**EXERCISE GOAL:** The reply must repeat the listing below exactly and carry none of its pictures.

*** Opening INPUT DATA ***

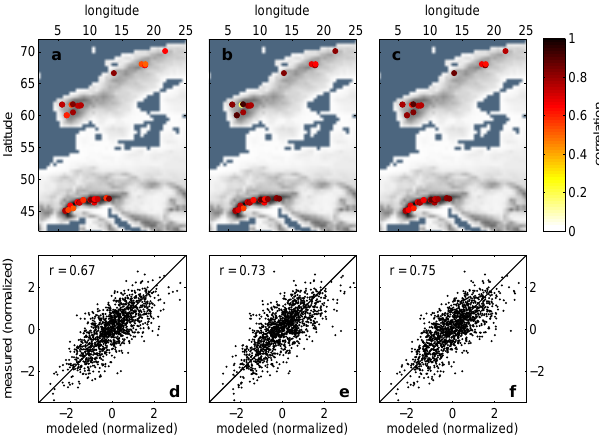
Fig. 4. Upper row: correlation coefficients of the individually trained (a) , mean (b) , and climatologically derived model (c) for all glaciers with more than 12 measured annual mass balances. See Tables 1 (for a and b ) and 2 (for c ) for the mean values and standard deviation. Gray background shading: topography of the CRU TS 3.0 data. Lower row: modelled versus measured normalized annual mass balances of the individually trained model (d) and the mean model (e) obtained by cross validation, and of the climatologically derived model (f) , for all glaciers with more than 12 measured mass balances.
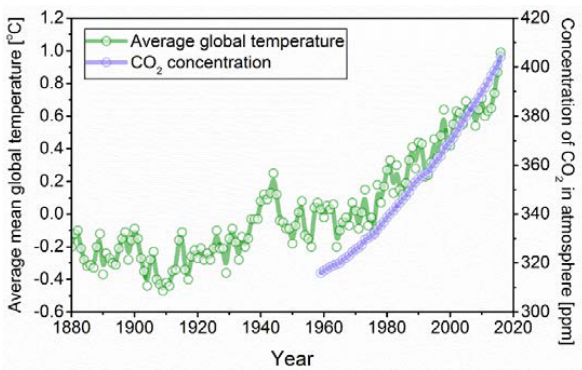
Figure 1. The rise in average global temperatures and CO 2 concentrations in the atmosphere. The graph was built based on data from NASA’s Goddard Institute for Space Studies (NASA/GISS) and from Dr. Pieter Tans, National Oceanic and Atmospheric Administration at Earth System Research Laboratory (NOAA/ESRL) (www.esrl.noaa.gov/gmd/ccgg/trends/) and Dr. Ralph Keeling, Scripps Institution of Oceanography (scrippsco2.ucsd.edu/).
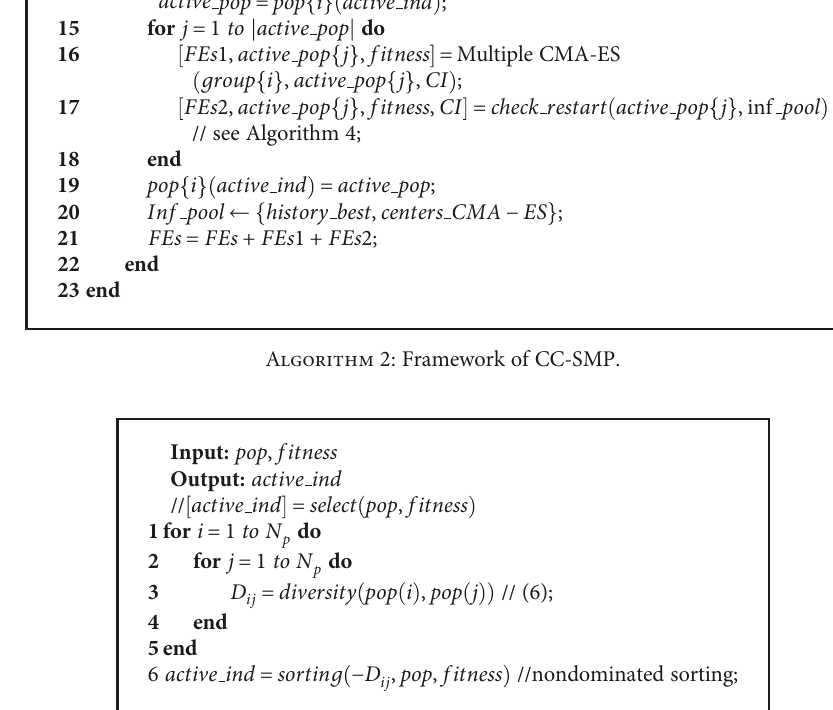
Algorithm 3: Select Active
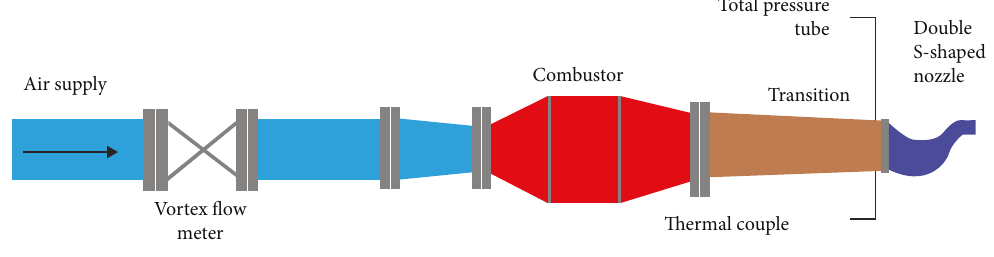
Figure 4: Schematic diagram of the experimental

*** Closing INPUT DATA ***

**SOLUTION:**
Fig. 4. Upper row: correlation coefficients of the individually trained (a) , mean (b) , and climatologically derived model (c) for all glaciers with more than 12 measured annual mass balances. See Tables 1 (for a and b ) and 2 (for c ) for the mean values and standard deviation. Gray background shading: topography of the CRU TS 3.0 data. Lower row: modelled versus measured normalized annual mass balances of the individually trained model (d) and the mean model (e) obtained by cross validation, and of the climatologically derived model (f) , for all glaciers with more than 12 measured mass balances.
Figure 1. The rise in average global temperatures and CO 2 concentrations in the atmosphere. The graph was built based on data from NASA’s Goddard Institute for Space Studies (NASA/GISS) and from Dr. Pieter Tans, National Oceanic and Atmospheric Administration at Earth System Research Laboratory (NOAA/ESRL) (www.esrl.noaa.gov/gmd/ccgg/trends/) and Dr. Ralph Keeling, Scripps Institution of Oceanography (scrippsco2.ucsd.edu/).
Algorithm 3: Select Active
Figure 4: Schematic diagram of the experimental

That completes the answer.